By Samuel Z. Goldhaber

The University Gazette has turned over hundreds of demonstration photographs this year to Administration officials so that they can identify student protesters.

Gazette photographer Rick Stafford provides eight-by-ten glossy enlargements and as many duplicates as complainants request. General University funds pay him 85 cents for each photographic print.

Lawrence F. Stevens, research assistant in the Office of Tests, said that for the CFIA demonstration hearings, Stafford and an unnamed University photographer supplied the only photographic evidence.

No Threat

Asked about Gazette policy, editor David W. Cudhea '53 said he feels "neither threatened nor coerced" into directing Stafford to turn over, develop, and enlarge hundreds of unpublished photographs.

But Cudhea also said, "I as a house organ editor and officer of the University simply do not see how I can refuse internal official requests either for photography or testimony." He said he would testify, if asked, on his unpublished demonstration notes before the Committee on Rights and Responsibilities (CRR). But he would not turn over evidence to municipal authorities, he added.

Cudhea explained that he sends Stafford to demonstrations "as a newsman" and directs him "to shoot for news." After the demonstrations, Cudhea said that he accepts all Administration requests for unpublished photographs.

"These are public events and I see no invasion here of anyone's privacy," Cudhea said. "I fully presume that they [the Administration] use those pictures for CRR hearings." he added.

After the April 1969 crisis, President Pusey asked Cudhea to make a feasibility study on publishing a University newspaper.
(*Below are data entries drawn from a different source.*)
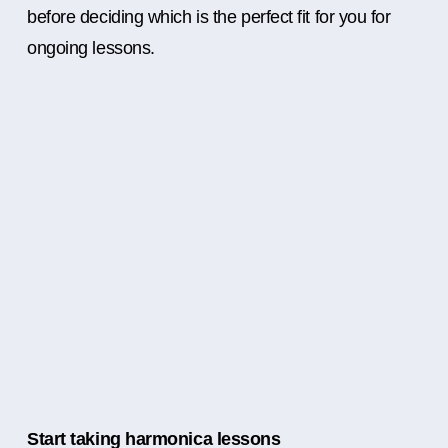
before deciding which is the perfect fit for you for
ongoing lessons.
Start taking harmonica lessons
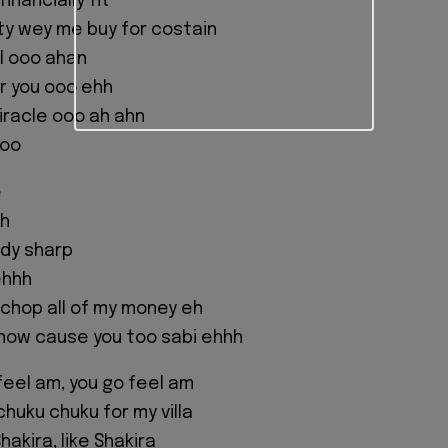
inancially fit
y wey me buy for costain
ful ooo ahan
r you ooo ehh
miracle ooo ah ahn
ooo
e
hh
ody sharp
ehhh
 chop all of my money eh
know cause you too sabi ehhh
feel am, you go feel am
chuku chuku for my villa
hakira, like Shakira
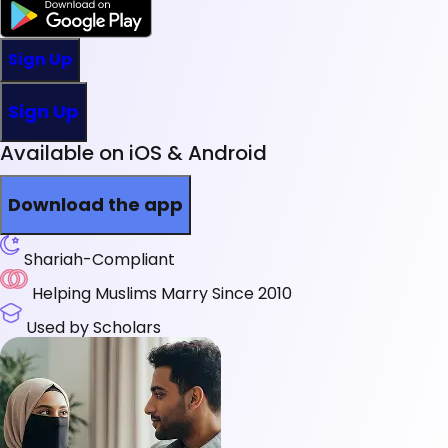
Sign Up
Sign Up
Available on iOS & Android
Download the app
Shariah-Compliant
Helping Muslims Marry Since 2010
Used by Scholars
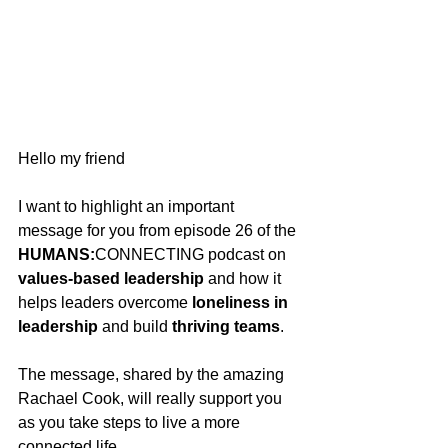
Hello my friend
I want to highlight an important 
message for you from episode 26 of the 
HUMANS:
CONNECTING podcast on 
values-based leadership
 and how it 
helps leaders overcome 
loneliness in 
leadership
 and build 
thriving teams
.
The message, shared by the amazing 
Rachael Cook, will really support you 
as you take steps to live a more 
connected life.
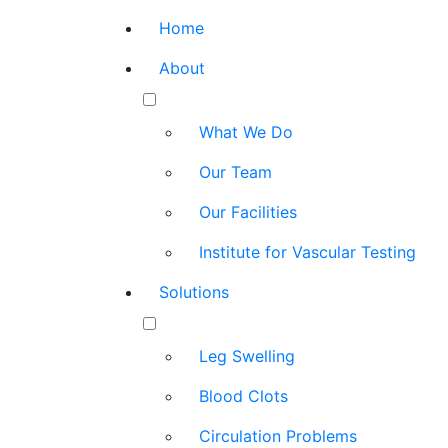
Home
About
What We Do
Our Team
Our Facilities
Institute for Vascular Testing
Solutions
Leg Swelling
Blood Clots
Circulation Problems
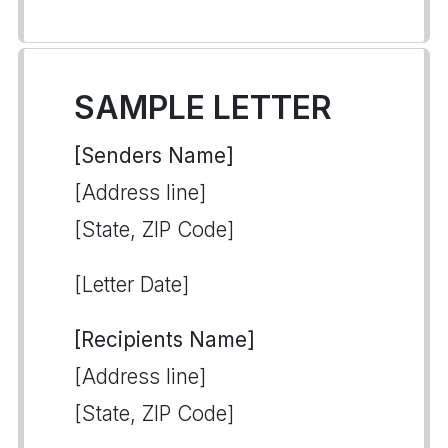
SAMPLE LETTER
[Senders Name]
[Address line]
[State, ZIP Code]
[Letter Date]
[Recipients Name]
[Address line]
[State, ZIP Code]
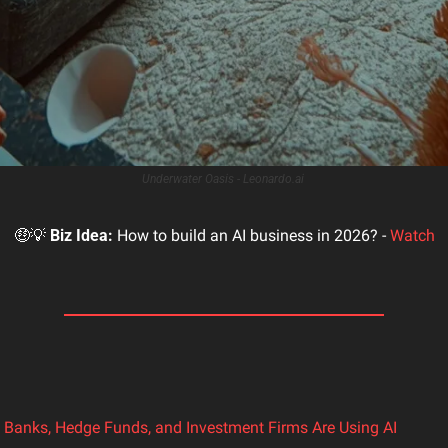
Underwater Oasis - Leonardo.ai 
🤑
💡
Biz Idea:
 How to build an AI business in 2026? - 
Watch
Banks, Hedge Funds, and Investment Firms Are Using AI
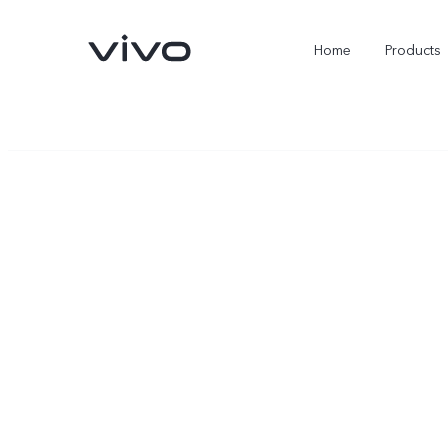
Home
Products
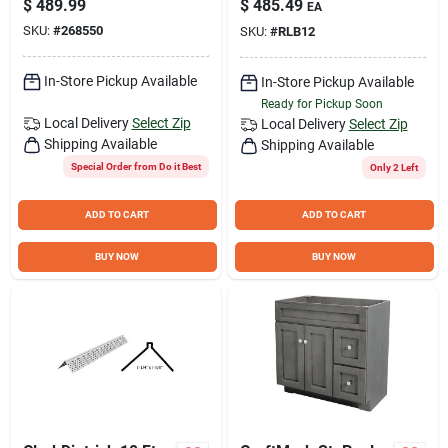
$
489.99
$
485.49
EA
Piece)
Base Cabinet
SKU:
#
268550
SKU:
#
RLB12
In-Store Pickup Available
In-Store Pickup Available
Ready for Pickup Soon
Local Delivery
Select Zip
Local Delivery
Select Zip
Shipping Available
Shipping Available
Special Order from Do it Best
Only 2 Left
ADD TO CART
ADD TO CART
BUY NOW
BUY NOW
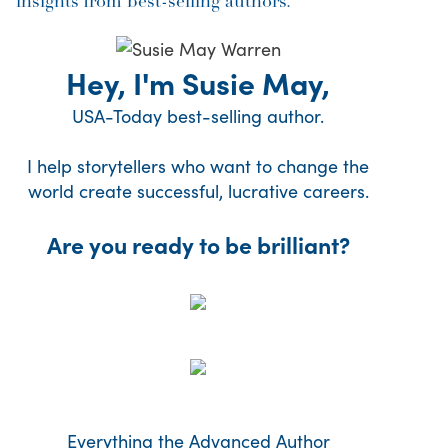
insights from best-selling authors.
Hey, I'm Susie May,
USA-Today best-selling author.
I help storytellers who want to change the
world create successful, lucrative careers.
Are you ready to be brilliant?
Everything the Advanced Author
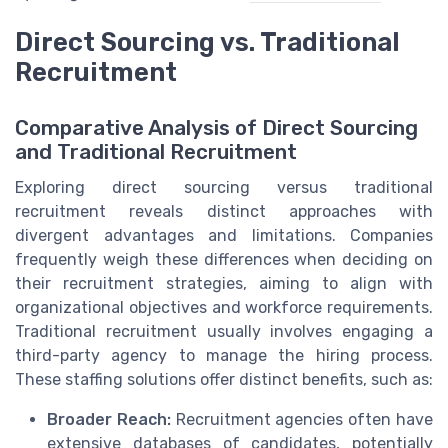
Direct Sourcing vs. Traditional
Recruitment
Comparative Analysis of Direct Sourcing
and Traditional Recruitment
Exploring direct sourcing versus traditional
recruitment reveals distinct approaches with
divergent advantages and limitations. Companies
frequently weigh these differences when deciding on
their recruitment strategies, aiming to align with
organizational objectives and workforce requirements.
Traditional recruitment usually involves engaging a
third-party agency to manage the hiring process.
These staffing solutions offer distinct benefits, such as:
Broader Reach:
Recruitment agencies often have
extensive databases of candidates, potentially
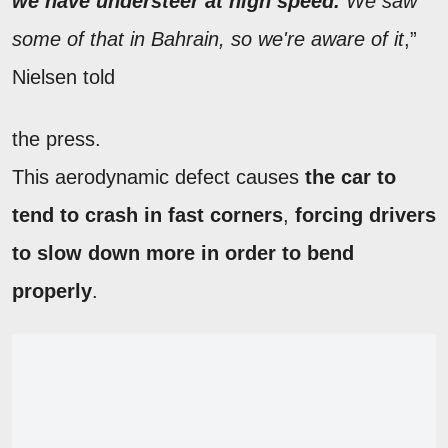
we have understeer at high speed.
We saw
some of that in Bahrain, so we're aware of it
,”
Nielsen told
the press.
This aerodynamic defect causes
the car to
tend to crash in fast corners
,
forcing drivers
to slow down more in order to bend
properly
.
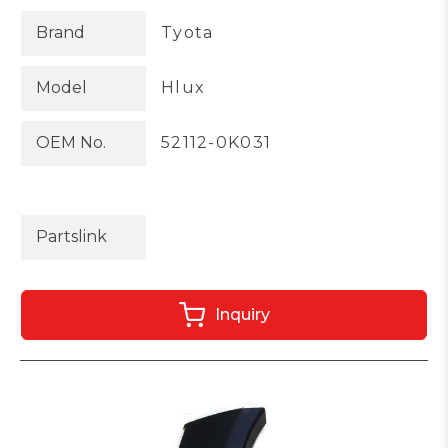
Brand
Tyota
Model
Hlux
OEM No.
52112-0K031
Partslink
Inquiry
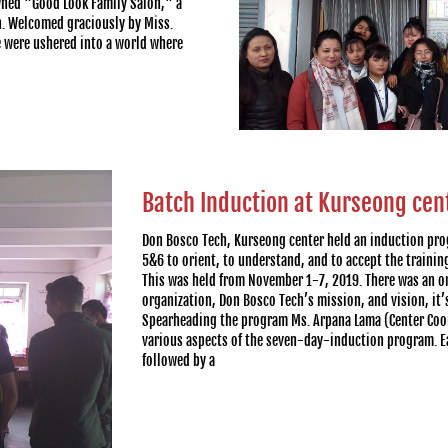
owned "Good Look Family Salon," a
n. Welcomed graciously by Miss.
 were ushered into a world where
Batch Induction at Kurseong cen
Don Bosco Tech, Kurseong center held an induction pro
5&6 to orient, to understand, and to accept the trainin
This was held from November 1-7, 2019. There was an o
organization, Don Bosco Tech’s mission, and vision, it’
Spearheading the program Ms. Arpana Lama (Center Coor
various aspects of the seven-day-induction program. E
followed by a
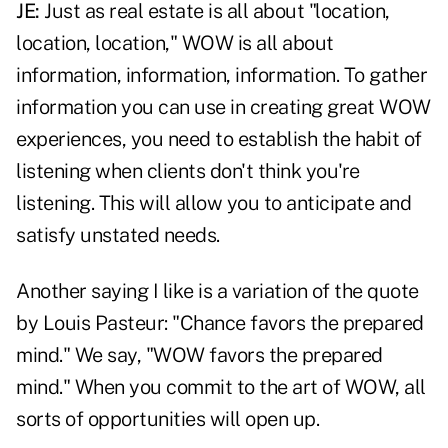
JE:
Just as real estate is all about "location,
location, location," WOW is all about
information, information, information. To gather
information you can use in creating great WOW
experiences, you need to establish the habit of
listening when clients don't think you're
listening. This will allow you to anticipate and
satisfy unstated needs.
Another saying I like is a variation of the quote
by Louis Pasteur: "Chance favors the prepared
mind." We say, "WOW favors the prepared
mind." When you commit to the art of WOW, all
sorts of opportunities will open up.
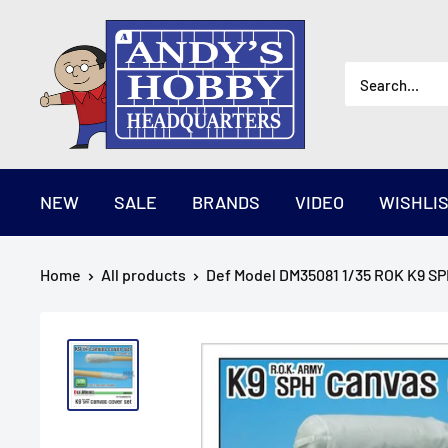
Skip
AndysHHQ
to
content
NEW
SALE
BRANDS
VIDEO
WISHLI
Home
All products
Def Model DM35081 1/35 ROK K9 SPH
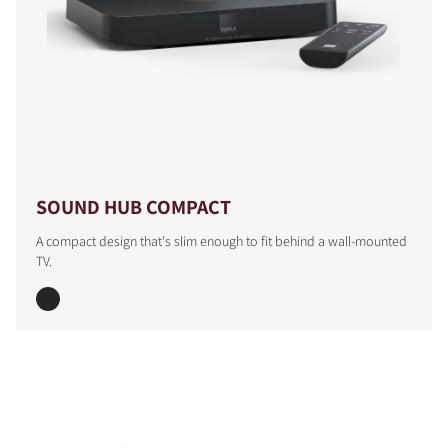
COMPARE PRODUCTS
SOUND HUB COMPACT
A compact design that's slim enough to fit behind a wall-mounted
TV.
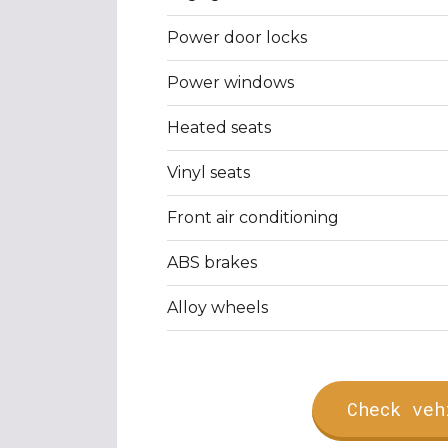
Power door locks
Power windows
Heated seats
Vinyl seats
Front air conditioning
ABS brakes
Alloy wheels
Check veh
Cudhea determined a weekly was in fact feasible and he was named the paper's editor.

The old Gazette cost $20,000 per year, but was merely a weekly listing of Corporation appointments, deaths, and scheduled University events.

The new Gazette, which costs $80,000 per year, has a circulation of 15,000. Cudhea said, "Our position is to circulate the paper free to Faculty and staff and to make it available to students without forcing it on them."